Triple A president Elise Dunweber and Marbella mayor Ángeles Muñoz. / josele

Triple A animal shelter gets makeover for 30th birthday

Just under 500 dogs and cats have been moved to temporary shelters while the work is being done, thanks to a team of volunteers who have spent days transporting them


Work has begun on the refurbishment and improvement of the Triple A animal shelter in Marbella. The project has started as the charity celebrates its 30th anniversary and is expected to be completed within a year. The facility will increase its surface area to almost 2,000 square metres and see an investment of more than 1.2 million euros.

The existing buildings will be used and prefabricated modules will be adapted to create separate areas for the different types of animals, which will make the facility more organised and structured. As well as the building work, the lighting will be replaced with LED lights, with the aim of modernising and improving energy efficiency.

Mayor of Marbella, Ángeles Muñoz, said on a recent visit to see the work, "it is a major project, which we have been developing for more than two years and which is very complex due to the nature of the land."

Just under 500 dogs and cats have been moved to temporary shelters while the work is being done, thanks to a team of volunteers who have spent days transporting them. "No one can imagine the scale of the work that is being done to ensure that everything runs as smoothly as possible," said Lily van Tongeren, vice-president of the new Triple A board and a volunteer for 30 years. "As each day goes by, we discover new needs, such as the roof of the dog’s shelter, which is now being installed," she explained.
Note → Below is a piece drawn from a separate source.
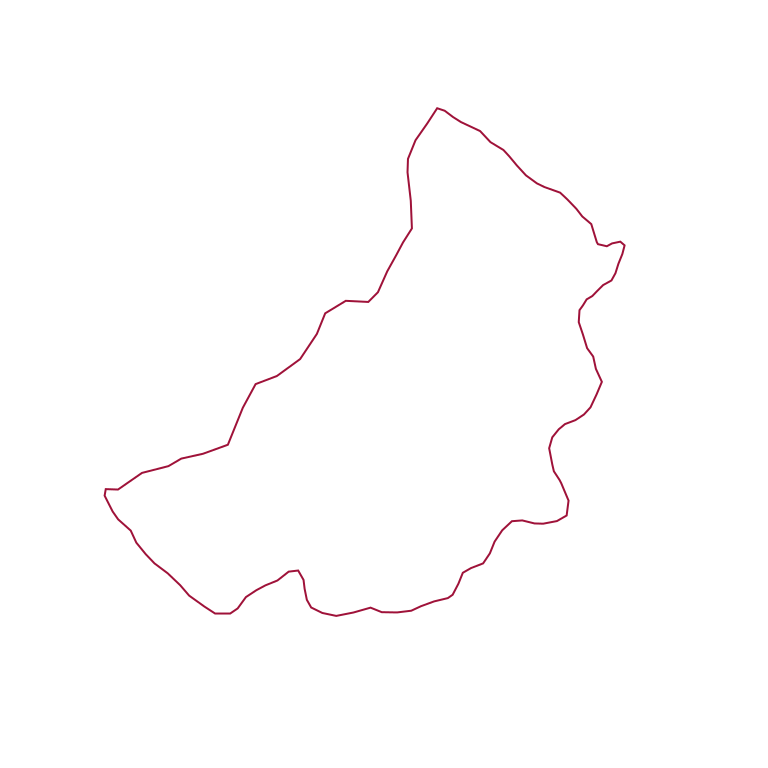 outline of Julfa District, Culfa, Azerbaijan, rotated 202°
{"feature_id": "54616110B53393721771174", "entity_name": "Julfa District", "entity_type": "district", "adm_level": 2, "iso_a3": "AZE", "parent_name": "Azerbaijan", "parent_adm1": "Culfa", "projection": "natural_earth1", "projection_center": [45.681, 39.144], "detail": "fine", "context": "isolated", "style": "outline", "palette": "rose", "viewbox_px": 768, "rotation_deg": 202, "n_neighbors": 0, "source": "geoboundaries", "source_scale": "gbopen_adm2", "svg_char_len": 1738}
<svg xmlns="http://www.w3.org/2000/svg" viewBox="0 0 768 768"><g transform="rotate(202 384 384)"><path d="M602.6,182.3L601.2,175.8L587.8,164.1L579.8,158.9L563.9,153.2L554.2,144.1L541.1,136.9L529.6,131.7L513.8,127.5L497.6,121.1L485.4,114.8L467.3,110.4L466.8,110.3L454.6,107.9L440.6,113.6L435.6,121.1L432.2,134.7L425.1,145.0L418.5,152.9L409.2,161.9L402.1,174.3L393.7,178.9L385.2,172.2L380.9,164.4L374.7,155.0L367.8,149.5L355.4,148.6L341.4,151.1L326.7,160.7L312.7,171.6L300.6,171.6L286.3,177.1L273.8,184.0L266.4,191.9L256.1,201.2L244.6,209.4L241.4,214.3L240.2,226.7L240.2,238.5L234.3,246.0L224.9,254.8L222.4,266.6L222.4,279.3L219.6,292.6L214.0,304.7L204.7,309.3L192.2,311.1L184.1,314.1L172.3,321.7L165.4,330.5L169.2,345.0L182.5,358.4L185.3,360.8L193.8,366.7L197.8,372.4L206.8,386.3L208.0,397.6L205.0,407.5L201.2,414.6L195.9,419.5L193.0,422.2L187.2,430.6L183.8,439.7L183.0,454.1L182.8,467.6L193.2,477.4L200.3,487.8L209.1,493.3L218.1,504.4L226.6,514.3L230.4,525.7L229.0,531.4L227.8,538.4L223.8,543.6L221.3,549.8L217.9,557.8L211.9,565.2L210.9,573.4L211.7,583.3L211.7,593.8L212.8,602.3L212.9,602.7L218.2,604.5L225.2,599.8L229.0,595.2L238.0,593.8L239.8,595.2L245.0,601.6L251.7,609.9L262.9,613.6L271.3,618.5L283.1,623.8L292.4,627.4L309.0,626.7L317.4,627.3L330.5,630.6L342.7,636.4L353.1,642.0L360.9,645.7L375.8,648.1L389.6,654.5L410.9,655.7L420.1,657.4L430.1,660.1L438.0,659.6L441.5,641.8L446.1,621.8L446.1,601.7L441.5,589.1L427.8,563.9L416.4,538.7L419.4,522.4L420.9,508.3L423.2,489.7L424.0,466.8L429.3,454.2L450.6,446.8L465.0,427.5L465.0,405.3L471.1,375.7L486.3,351.3L503.0,335.8L506.0,309.1L506.0,283.3L506.0,269.2L525.7,251.5L544.0,238.9L553.1,227.1L575.1,210.9L591.1,186.5L602.6,182.3Z" fill="none" stroke="#9f1239" stroke-width="2"/></g></svg>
The challenge now is making sure that all of the animals are homed accordingly: "There are dogs that can't be with others because of their behaviour, others that have to be in quarantine or puppies that have just arrived,” Lily explained explains adding that it’s the same for the cats.

Hauliers’ strike

The shelter was also affected by the recent hauliers’ strike as they rely on transport companies for food and beds. "I asked as many volunteers as possible to bring up what we needed with their vehicles," Lily said. "It takes a lot of hands. There are not enough people and definitely not enough money to take care of all the animals.” However, she remains upbeat and recognises that "we all do the best we can here: the volunteers, but also the council who respond to all our requests and do everything they can to help."

Increased capacity

Muñoz explained that the new headquarters "will be able to help 700 animals, significantly increasing the capacity of the association." It will have 70 modules for dogs and cats and a closed area of 610 square metres and an open area of 956 square metres.

There will also be 21 modules for other uses; an area for dogs, which will differentiate between large and small, and which will have a veterinary room with an operating theatre, recovery and washing area, as well as training areas, kennels and storage areas, and a similar space for cats, with a quarantine area for sick animals and another for recreation, with a central area for events.

The president of Triple A, Elise Dunweber, said: "The launch of this project makes us very happy, because the association has been taking in the abandoned animals of Marbella and San Pedro Alcántara for three decades and it was essential to be able to have perfectly equipped facilities." In the meantime, whether in the old, the new or the provisional ones, the animals "are waiting for a chance to have a better life," added.